### Task details
Please print every record below exactly as written, leaving out the pictures.

Structured page parsing data:
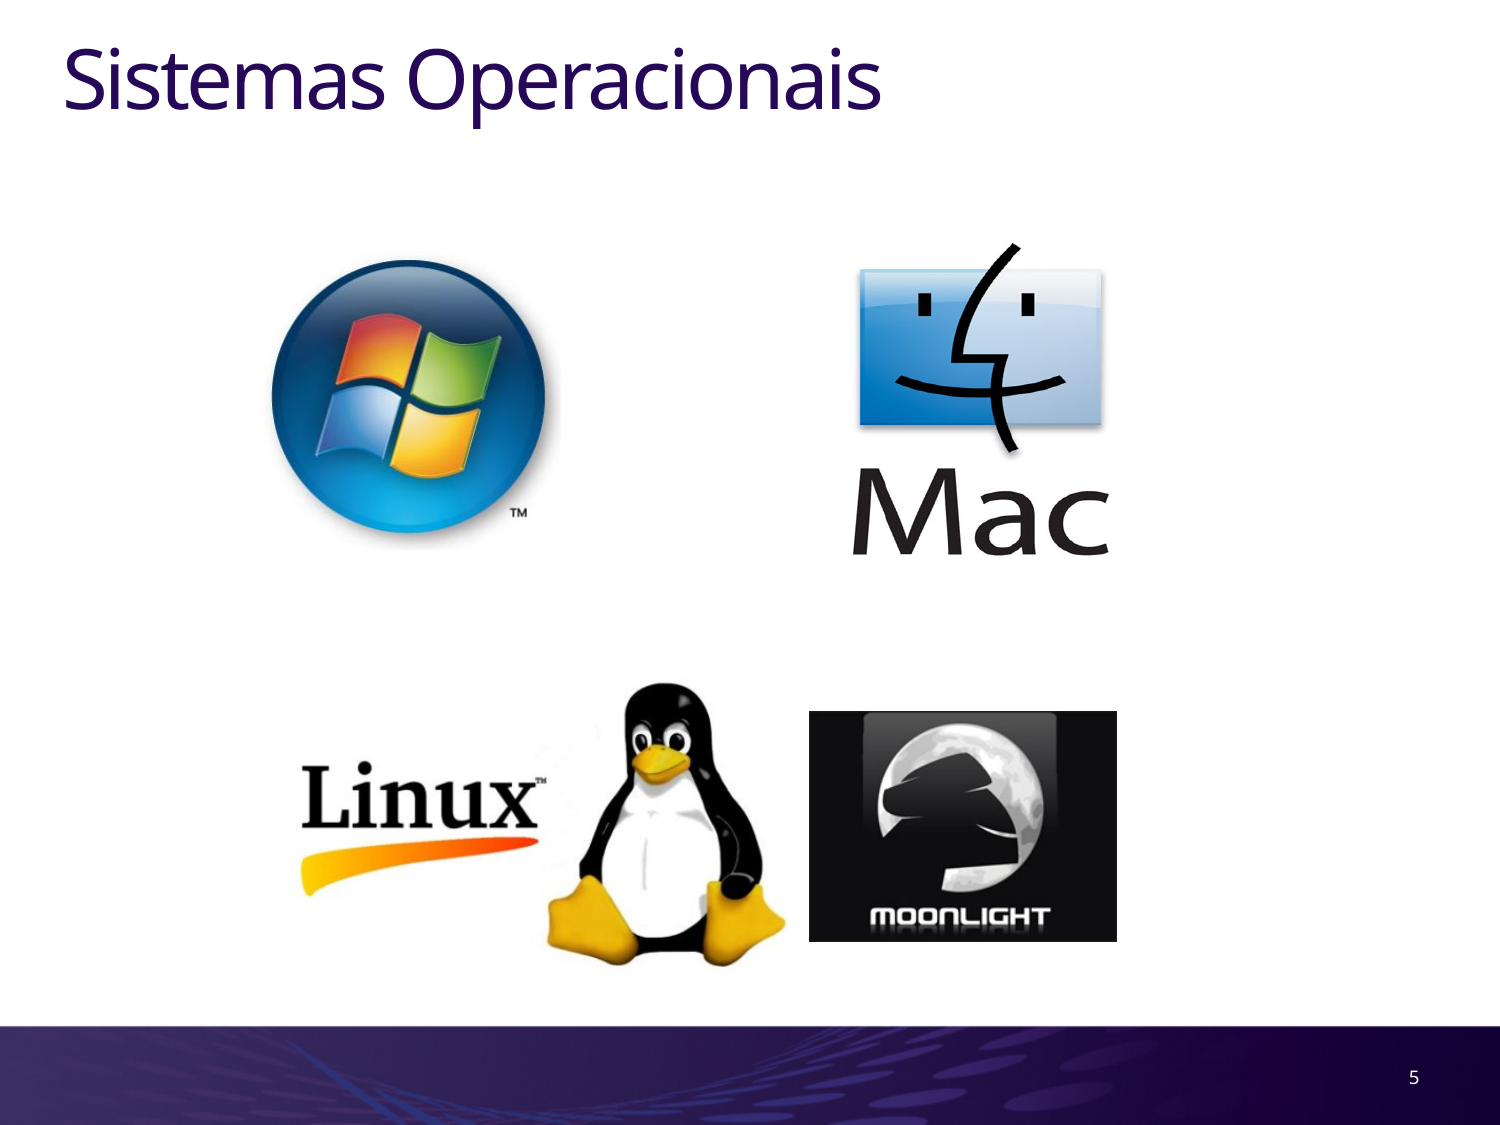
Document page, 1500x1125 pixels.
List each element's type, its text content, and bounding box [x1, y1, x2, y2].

picture [0, 0, 1500, 1125]
title Sistemas Operacionais [62, 37, 1438, 129]
slide_number 5 [1408, 1031, 1467, 1092]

### Answer to this task
Document page, 1500x1125 pixels.
List each element's type, its text content, and bounding box [x1, y1, x2, y2].

picture [0, 0, 1500, 1125]
title Sistemas Operacionais [62, 37, 1438, 129]
slide_number 5 [1408, 1031, 1467, 1092]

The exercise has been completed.